The rift looked to collapse but Aethernus Vhal knew better than to fall for such petty tricks.
Praven did not. “Seems like this is a tiny Breach Spark. Good. We need to get back and be debriefed on our roles during the actual Breach–”
“No,” Aethernus Vhal said as he shifted toward the single locality that was invisible. “It has not been defeated.”
“W-What?”
The single locality pulsed as though it recognized being caught in its trick. It screamed back to life, widening more than previously.
“It’s stabilising? That shouldn’t happen on a minor rupture unless, unless something on the other side is feeding it.” Praven’s voice cracked.

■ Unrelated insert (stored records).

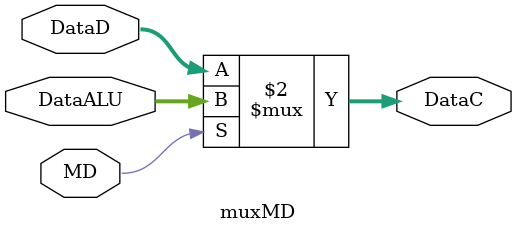
<source format=v>
module muxMD(MD, DataALU, DataD, DataC);
  
  // inputs
  input  MD;
  input[7:0] DataALU;
  input[7:0] DataD;
  
  // outputs
  output [7:0]DataC;

  // MUX LOGIC:
  //   if   MB == 0 => Bout = DataB
  //   else            => Bout = IMMS'
  assign DataC = (MD == 1'b0) ? DataD : DataALU ;

endmodule
</source>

Aethernus Vhal would have been sorely disappointed to have fought nothing but four measly abominations after coming all the way out here. He could feel the difference now. The spark was not random. It was being held open deliberately. A probe that had found something worth observing. A test that had met resistance and decided to escalate. The system overlay flickered again, new lines compiling faster than before.
Breach Spark: Sustained
Anomaly Present: Confirmed
Adaptive Response: Initiating
Warning: Containment Failure Accelerating
Aethernus Vhal shifted his stance slightly, weight forward, centre lowered. He adjusted his grip on the giant’s sword, feeling the rune lines warm beneath his palm. Then he spoke, not to Praven, not to the knight next to him, but to the rupture itself. “Send more.”
The spark answered. Something larger moved behind the thin fabric of the world, and the air began to scream.